LLMs corrupt your documents when you delegate
Overall Reaction to the Paper
- Many see the results as unsurprising: repeatedly “washing” text through LLMs predictably degrades fidelity, akin to repeated JPEG compression or the telephone game.
- Others argue the experiment is misleading because it doesn’t reflect how serious users or modern agents actually edit documents.
How and Where Degradation Shows Up
- Users report that each LLM “edit” tends to blur nuance, flatten style, and regress toward generic, “mean” prose (“semantic ablation,” “mean reversion”).
- Degradation is especially visible in:
- Long-running editing sessions,
- Large documents or complex formats (codebases, spreadsheets → markdown),
- Tasks where the LLM is allowed to rewrite whole files instead of making local changes.
- Examples include lost sharp phrases, sanitized language, genericized resumes, and codebases that gradually accumulate subtle mistakes.
Humans vs LLMs
- Some argue a human forced to reproduce a whole document from memory with edits would degrade it even more, so the benchmark setup is unrealistic.
- Others counter that:
- Humans don’t work that way; they reference the source and can deliberately aim for exact copying.
- LLMs lack persistent memory and a concept of “accuracy,” so they need explicit safeguards.
Harnesses, Tools, and “Agentic” Design
- Strong view that the paper’s simple read/write harness is the real problem: modern coding agents use diff/patch,
str_replace, and other surgical tools, avoiding full round-trip rewrites. - Critics claim a better-designed harness and prompts would significantly reduce corruption; supporters note most end-users don’t have such setups and just paste documents into chat UIs.
Practical Guidance & Workflows
- Use LLMs to:
- Generate drafts, prototypes, and helper scripts, not as unsupervised delegates on canonical documents.
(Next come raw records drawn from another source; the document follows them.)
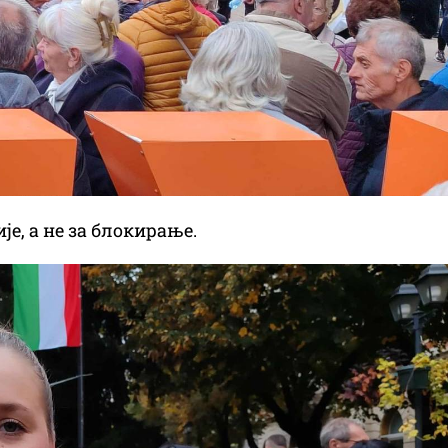
је, а не за блокирање.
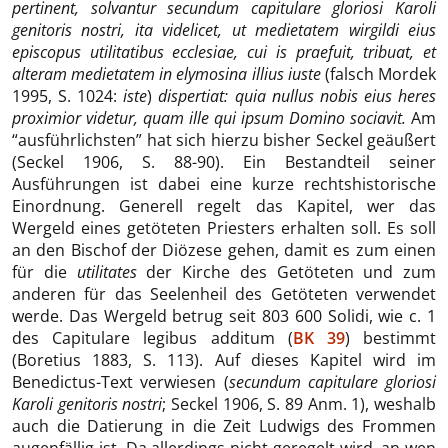
pertinent, solvantur secundum capitulare gloriosi Karoli
genitoris nostri, ita videlicet, ut medietatem wirgildi eius
episcopus utilitatibus ecclesiae, cui is praefuit, tribuat, et
alteram medietatem in elymosina illius iuste
(falsch Mordek
1995, S. 1024:
iste
)
dispertiat: quia nullus nobis eius heres
proximior videtur, quam ille qui ipsum Domino sociavit.
Am
“ausführlichsten” hat sich hierzu bisher Seckel geäußert
(Seckel 1906, S. 88-90). Ein Bestandteil seiner
Ausführungen ist dabei eine kurze rechtshistorische
Einordnung. Generell regelt das Kapitel, wer das
Wergeld eines getöteten Priesters erhalten soll. Es soll
an den Bischof der Diözese gehen, damit es zum einen
für die
utilitates
der Kirche des Getöteten und zum
anderen für das Seelenheil des Getöteten verwendet
werde. Das Wergeld betrug seit 803 600 Solidi, wie c. 1
des Capitulare legibus additum (
BK 39
) bestimmt
(Boretius 1883, S. 113). Auf dieses Kapitel wird im
Benedictus-Text verwiesen (
secundum capitulare gloriosi
Karoli genitoris nostri
; Seckel 1906, S. 89 Anm. 1), weshalb
auch die Datierung in die Zeit Ludwigs des Frommen
augenfällig ist. Da allerdings nicht geregelt wird, an wen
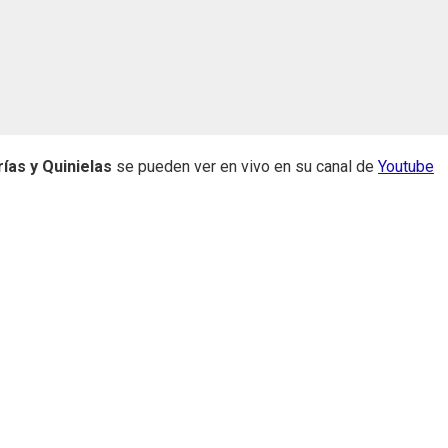
ías y Quinielas
se pueden ver en vivo en su canal de
Youtube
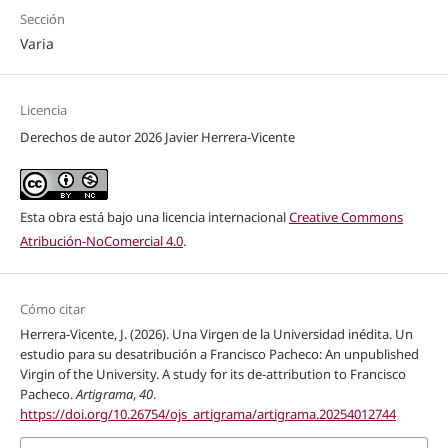
Sección
Varia
Licencia
Derechos de autor 2026 Javier Herrera-Vicente
Esta obra está bajo una licencia internacional
Creative Commons
Atribución-NoComercial 4.0
.
Cómo citar
Herrera-Vicente, J. (2026). Una Virgen de la Universidad inédita. Un
estudio para su desatribución a Francisco Pacheco: An unpublished
Virgin of the University. A study for its de-attribution to Francisco
Pacheco.
Artigrama
,
40
.
https://doi.org/10.26754/ojs_artigrama/artigrama.20254012744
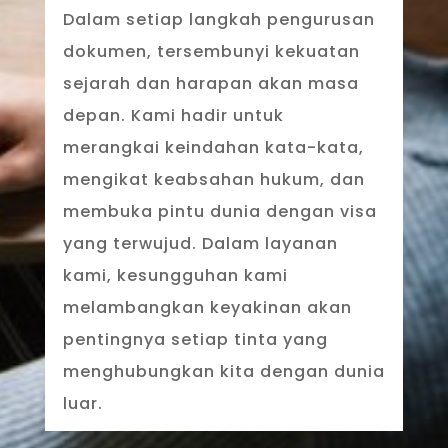
Dalam setiap langkah pengurusan
dokumen, tersembunyi kekuatan
sejarah dan harapan akan masa
depan. Kami hadir untuk
merangkai keindahan kata-kata,
mengikat keabsahan hukum, dan
membuka pintu dunia dengan visa
yang terwujud. Dalam layanan
kami, kesungguhan kami
melambangkan keyakinan akan
pentingnya setiap tinta yang
menghubungkan kita dengan dunia
luar.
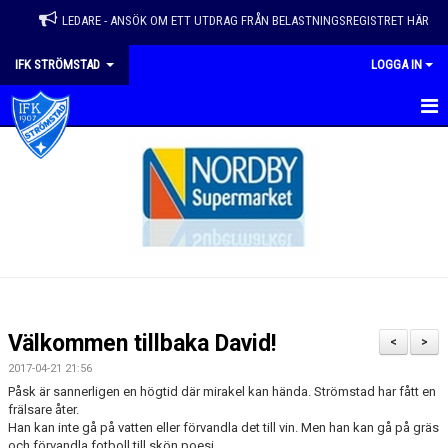
LEDARE - ANSÖK OM ETT UTDRAG FRÅN BELASTNINGSREGISTRET HÄR
IFK STRÖMSTAD
LOGGA IN
HEM
VÅRA LAG
NYHETER
KALENDER
MATCHER
Välkommen tillbaka David!
<
>
EVENEMANG & ÅRSHJUL
2017-04-21 21:56
Påsk är sannerligen en högtid där mirakel kan hända. Strömstad har fått en
OM FÖRENINGEN
frälsare åter.
Han kan inte gå på vatten eller förvandla det till vin. Men han kan gå på gräs
och förvandla fotboll till skön poesi.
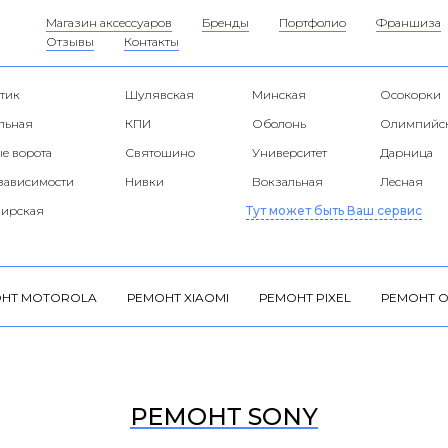
Магазин аксессуаров
Бренды
Портфолио
Франшиза
Отзывы
Контакты
тик
Шулявская
Минская
Осокорки
альная
КПИ
Оболонь
Олимпийс
е ворота
Святошино
Университет
Дарница
езависимости
Нивки
Вокзальная
Лесная
ирская
Тут может быть Ваш сервис
НТ MOTOROLA
РЕМОНТ XIAOMI
РЕМОНТ PIXEL
РЕМОНТ O
РЕМОНТ SONY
- Write deterministic tools that then transform data, rather than having the LLM “speak out” the transformed result.
- Always:
- Keep documents small and task-scoped.
- Review diffs, run tests, and constrain write access (e.g., separate users, no direct git pushes).
- Treat LLM layers as “lossy” or “bullshit” layers between deterministic systems.
Broader Concerns
- Several connect this to “model collapse” and the risk of AI-generated slop eroding both training data and human knowledge online.
- Others stress that despite inherent, seemingly “incorrigible” errors, LLMs remain highly useful when bounded, audited, and used as assistive—not autonomous—systems.